+++ INPUT FOR THIS TASK +++

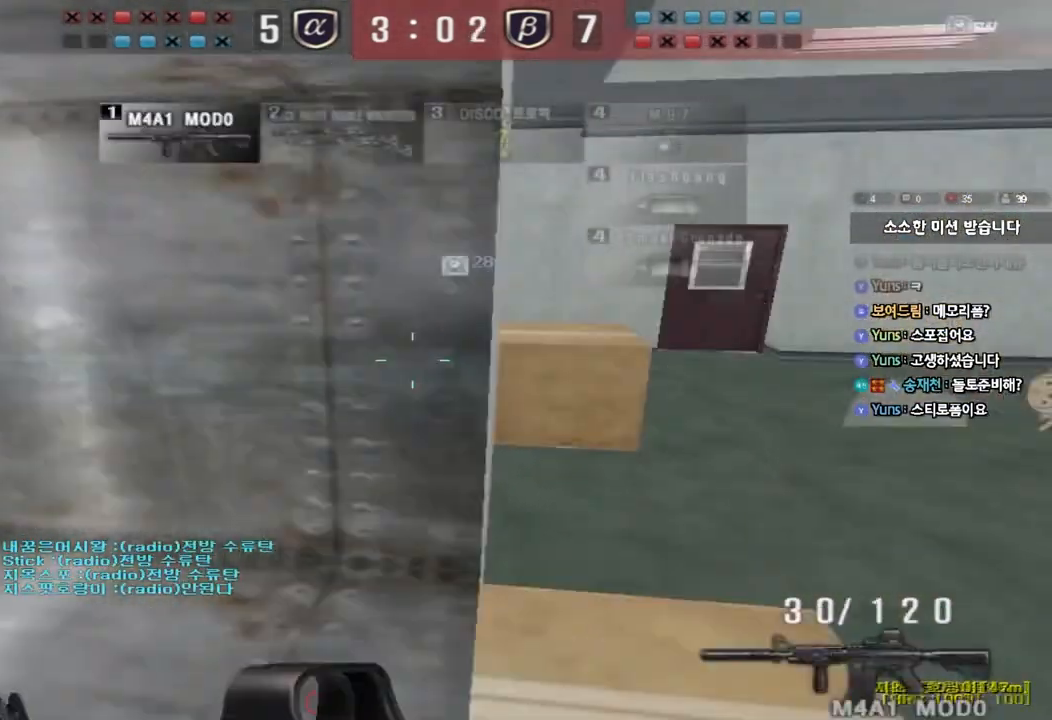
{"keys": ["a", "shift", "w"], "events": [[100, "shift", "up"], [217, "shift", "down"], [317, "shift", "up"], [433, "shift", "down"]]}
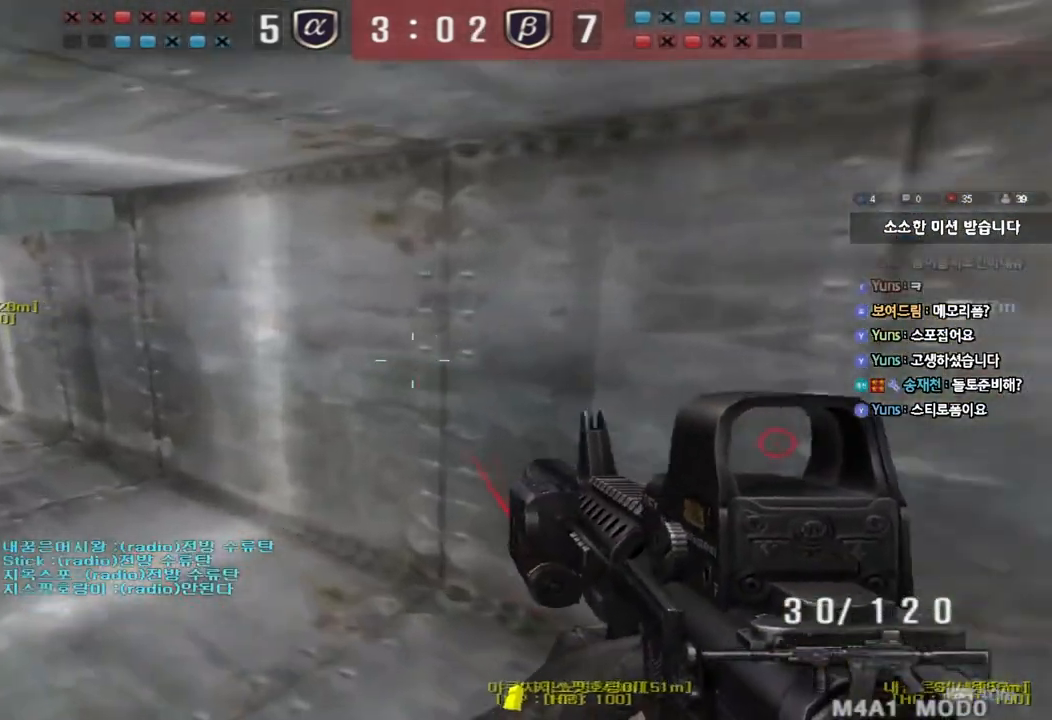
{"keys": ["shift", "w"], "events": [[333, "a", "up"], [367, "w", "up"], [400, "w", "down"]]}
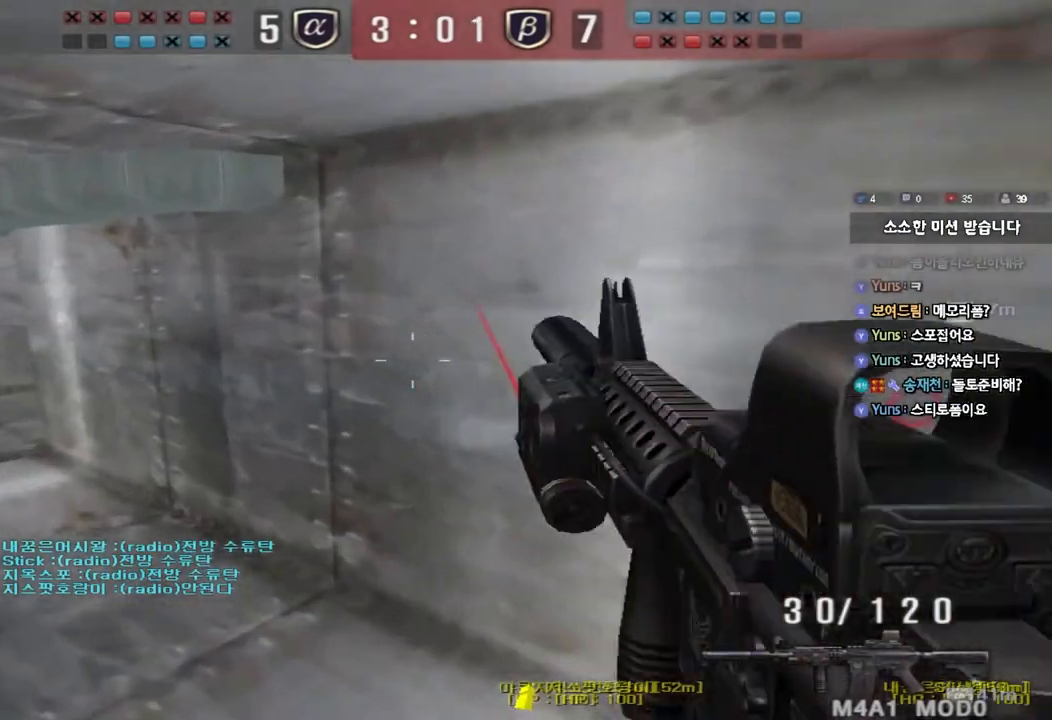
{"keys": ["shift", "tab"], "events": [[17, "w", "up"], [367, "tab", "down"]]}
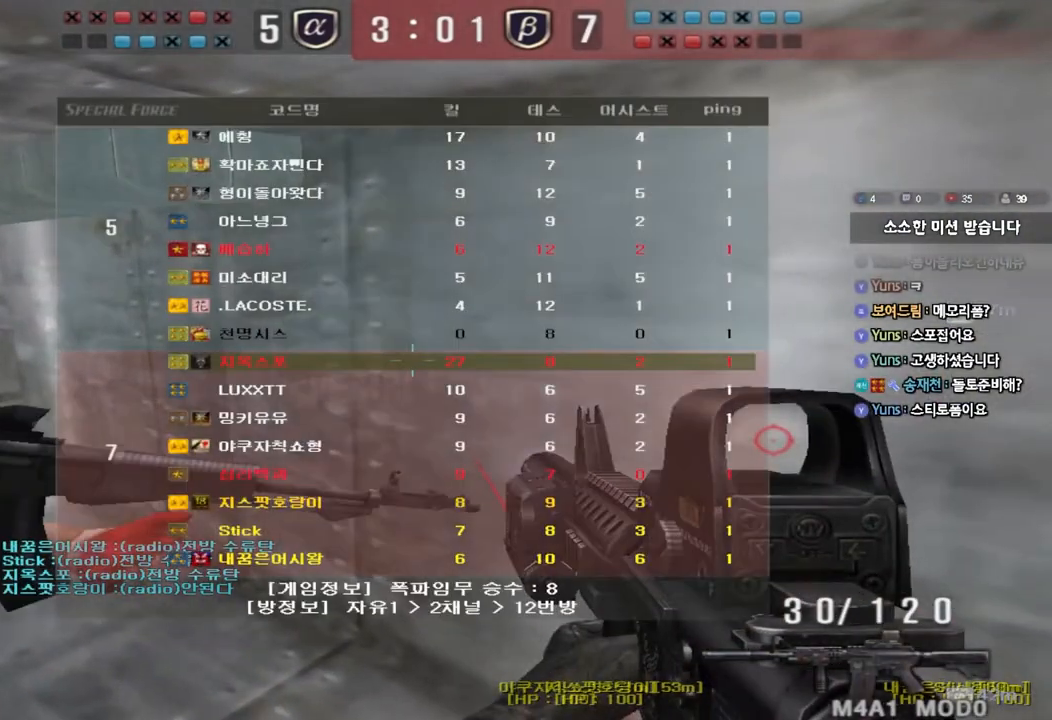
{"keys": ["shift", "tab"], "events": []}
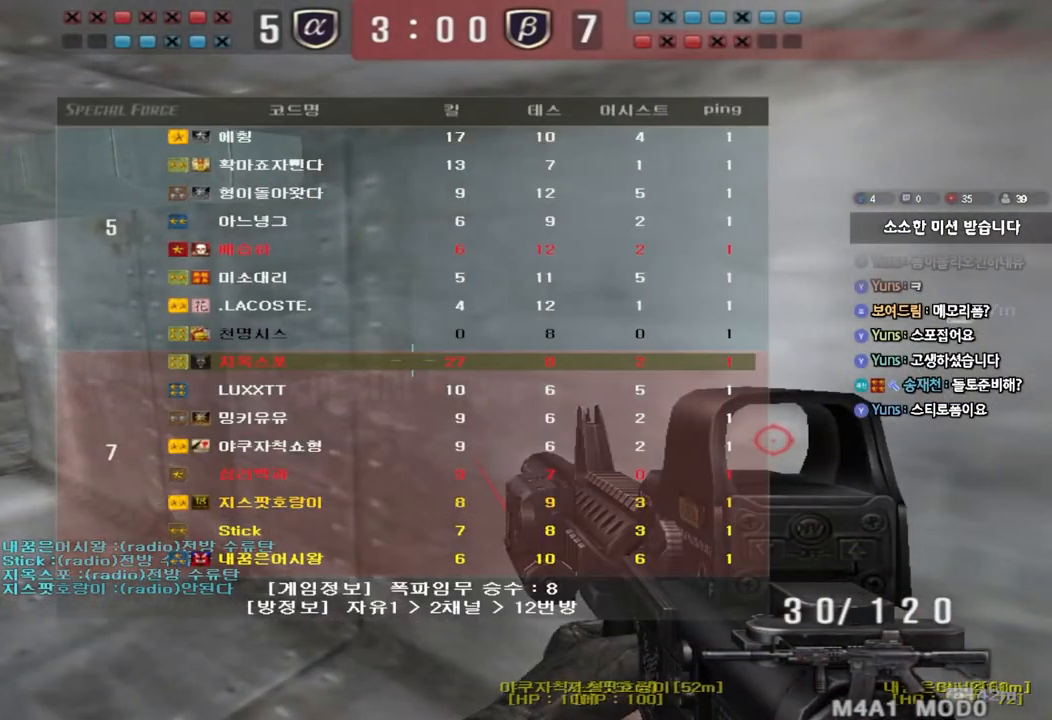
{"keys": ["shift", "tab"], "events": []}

+++

Each record above needs to be retyped exactly, without any pictures.

_OUTPUT FOR THIS EXERCISE:_
{"keys": ["a", "shift", "w"], "events": [[100, "shift", "up"], [217, "shift", "down"], [317, "shift", "up"], [433, "shift", "down"]]}
{"keys": ["shift", "w"], "events": [[333, "a", "up"], [367, "w", "up"], [400, "w", "down"]]}
{"keys": ["shift", "tab"], "events": [[17, "w", "up"], [367, "tab", "down"]]}
{"keys": ["shift", "tab"], "events": []}
{"keys": ["shift", "tab"], "events": []}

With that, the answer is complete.